« 「ジュリアン・マルタン氏を迎えて」:一心同笛 | トップページ | TVドラマシリーズ「ウエストワールド」シーズン1:アンドロイドは永遠の愛を夢見るか »

2018年5月 9日 (水)

「ハッピーエンド」:ファミリー・トラブル 幸せならスマホしよう

180509a 監督:ミヒャエル・ハネケ
出演:イザベル・ユペール
フランス・ドイツ・オーストリア2017年

前作『愛、アムール』がカンヌのパルムドールやさらにはアカデミー賞外国語映画賞まで取ってしまったハネケ。しかし、最新作はそれを反省したかのようにまたもやイヤミと皮肉に満ちたものであった。

冒頭、スマホの画面が写る。どうやらどこかの家庭で洗面所にいる女性を撮って、明らかにSNSに流している。続く映像も同じ家のようだが、ペットのハムスターを殺し、さらに穏やかならぬ事態を映し出していく。
と思えば、突然に工事現場で大規模な事故が起こる様子を淡々と捉えた監視カメラの映像が続く。

イザベル・ユペール扮するアンヌは親の事業を継いだやり手の経営者(こういう役多いですな)で、その息子は先ほどの事故を起こした工事の責任者である。しかし、有能なアンヌに対し、「無能」で引け目を感じている。
引退したどうも父親はボケかかっているように見える。
アンヌの弟は離婚して二度目の妻子と共に実家の豪邸に同居しているが、元の妻が急死し小学生の娘も生活に加わる。その少女が冒頭のスマホ映像を撮った本人なのである。

その穏やかならざる一族に、さらに何やら不穏なことがヒタヒタと続いて描かれる。
工事で怪我をしたとおぼしき作業員の家へ息子が(恐らく)謝罪に行った揚句、ブン殴られる。その一部始終をロングの長回しで捉えるカメラのイヤらしさよ 同様に老父が車椅子で街をさまようのをやはり延々と撮る。ハネケ流のイヤミ炸裂だ。
おかげで、近くの座席で見てた中年女性は途中で席を立って出て行ってしまったではないか。どーすんのよ~(^_^メ)

加えて、パソコンのモニター画面に出現するいかがわしく濃厚なメール。誰が誰に送っているのか?

自殺願望をチラつかせる老父を演じるのはジャン=ルイ・トランティニャンで、ユペールとの父娘組合せは、どう見ても『愛、アムール』を思い起こさせる(人物の設定は全く異なるのだが)。その彼に亡き妻を介護した体験を、毒舌で否定的に孫娘へ語らせるとなると、「どうあっても、もう『愛』なんて語らねえぞ、コンチキショー」という監督の決意を感じるのであった。

# [課題の要件]
上の映画『ハッピーエンド』の感想文を、その最後の文の後から書き継げ。

# [生データ]
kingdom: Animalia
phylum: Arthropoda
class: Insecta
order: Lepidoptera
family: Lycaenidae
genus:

# [想定解答]
「死」という共通する要素を見出した少女とその祖父と繋がりは、「家族」からはみ出した者同士の共感であり、抵抗である--とも解釈できる。
だが一方で、ヒマや金を持て余したら「死」を引き寄せて戯れるほかない空疎な姿に見えた。

最後にまたもスマホの映像で終了するが、そこに描かれているのは悲劇なのか喜劇なのか、もはや観客の側には分からないのである。
ちなみに、映画のチラシも通常のB5でなくてスマホサイズの比率で作られている。最初、気付かなかったですよ(^^ゞ

名優たちの中で、少女役のF・アルデュアンの目力の強さに驚いた。(彼女が「IJAPAN」のTシャツ着ているのは、日本の某事件をモデルにしているから--というのはホントか?)
また、クラシック・ファンにはガンバ奏者のヒレ・パールが出演しているのも驚きだろう(そのままにガンバ奏者の役)。『愛、アムール』ではA・タローの出演が話題となったが、今作の彼女は重要な人物とはいえ、セリフは一言ぐらいしかない。ただし、マラン・マレ(?)の「フォリア」の終章をかなり乱暴に弾く場面あり。
コンサートでの彼女は明るい美人さんという印象だが、作中では淫蕩でビョーキな雰囲気だ。加えて、かつてハネケ映画の常連だったJ・ビノシュにかなり似ているのに気付いた。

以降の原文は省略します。